All three of my daughters are asleep...at the same time. Everyone has been out since 7:00, though I have a feeling Thea might not stay out for long. I should be loading the dishwasher, putting away laundry, etc. etc. but instead I am enjoying the quiet. Ehemann is off playing handball with friends, so the house is mine for a few moments.
I cannot really believe that I have three daughters. I had wanted a family that was different than my own: mom, dad, brother, sister. My husband and I had the same nuclear family format: older sister, younger brother. I though for sure that I would replicate it, until Little Whompers turned out to be a girl. And those two little girls were wonderful. In some ways I wanted to have one more baby, but I couldn't imagine us any different than with our two girls. And then that little blue line appeared...and I was doubtful. Yes, I knew we could get pregnant, and I knew that I had wanted another baby, but suddenly I was about to disrupt the perfect grouping that we had. It was a long pregnancy (42 weeks) and there was a lot of doubt. Was I up to the challenge? What would it be like to have three kids in a family? (Suddenly I was in uncharted territory).

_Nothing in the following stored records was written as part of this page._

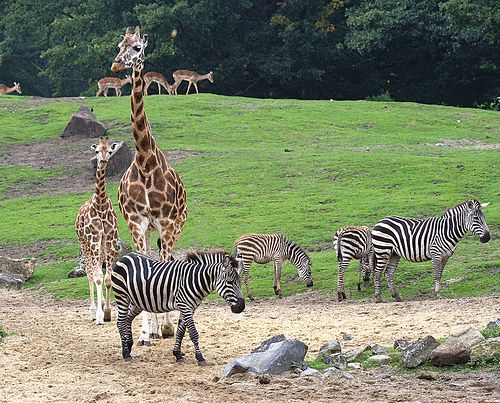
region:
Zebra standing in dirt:
[107, 247, 249, 364]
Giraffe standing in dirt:
[62, 137, 132, 327]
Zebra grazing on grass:
[229, 223, 323, 304]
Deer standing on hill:
[169, 67, 214, 99]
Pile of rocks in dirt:
[222, 321, 498, 383]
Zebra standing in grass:
[368, 200, 497, 300]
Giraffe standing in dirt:
[107, 29, 189, 349]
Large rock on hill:
[56, 102, 116, 142]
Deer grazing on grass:
[139, 69, 177, 99]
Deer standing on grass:
[93, 74, 133, 102]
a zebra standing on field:
[370, 197, 492, 302]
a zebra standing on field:
[330, 223, 377, 299]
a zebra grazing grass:
[231, 230, 316, 301]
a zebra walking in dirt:
[107, 250, 248, 365]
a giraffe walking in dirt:
[110, 25, 189, 345]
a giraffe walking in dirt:
[73, 136, 120, 323]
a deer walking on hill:
[169, 68, 215, 93]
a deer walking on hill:
[95, 74, 132, 99]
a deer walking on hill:
[0, 80, 25, 93]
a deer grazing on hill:
[142, 68, 173, 93]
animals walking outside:
[2, 30, 494, 362]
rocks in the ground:
[238, 323, 498, 369]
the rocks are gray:
[225, 328, 495, 383]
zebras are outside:
[112, 213, 495, 357]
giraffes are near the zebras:
[61, 37, 198, 326]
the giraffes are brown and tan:
[72, 33, 191, 308]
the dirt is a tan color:
[19, 308, 491, 398]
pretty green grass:
[19, 93, 492, 298]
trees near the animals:
[11, 3, 491, 86]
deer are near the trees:
[6, 66, 218, 91]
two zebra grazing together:
[215, 216, 374, 308]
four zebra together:
[71, 194, 498, 369]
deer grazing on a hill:
[8, 61, 233, 98]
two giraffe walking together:
[34, 21, 191, 332]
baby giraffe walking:
[34, 118, 131, 326]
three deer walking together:
[87, 62, 228, 99]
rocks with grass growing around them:
[240, 321, 499, 378]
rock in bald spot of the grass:
[51, 138, 199, 205]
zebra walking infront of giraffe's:
[94, 236, 249, 357]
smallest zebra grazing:
[234, 226, 319, 298]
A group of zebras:
[112, 202, 495, 364]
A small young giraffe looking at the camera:
[77, 137, 130, 319]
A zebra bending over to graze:
[232, 232, 314, 299]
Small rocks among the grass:
[230, 330, 499, 375]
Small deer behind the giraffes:
[88, 72, 221, 94]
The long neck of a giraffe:
[106, 34, 168, 157]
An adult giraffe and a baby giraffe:
[68, 31, 196, 323]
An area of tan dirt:
[3, 298, 497, 399]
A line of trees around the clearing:
[0, 0, 487, 109]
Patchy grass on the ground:
[2, 93, 496, 295]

What would it do to my girls, to have another sibling? Would it disrupt their relationship? Would they pick a favorite to the exclusion of another? How would I relate to them all? Would I have a favorite?
Most of those questions have yet to play out, but I do know that Ella and Käthe love little Thea; they are so excited to be big sisters together. And somehow, I feel my feelings for them all are a bit more balanced, that instead of one or the other I have a better perspective of the needs of all three. For the moment, though things are a bit chaotic, I have an overwhelming sense of peace...now there are three, and we are still doing fine.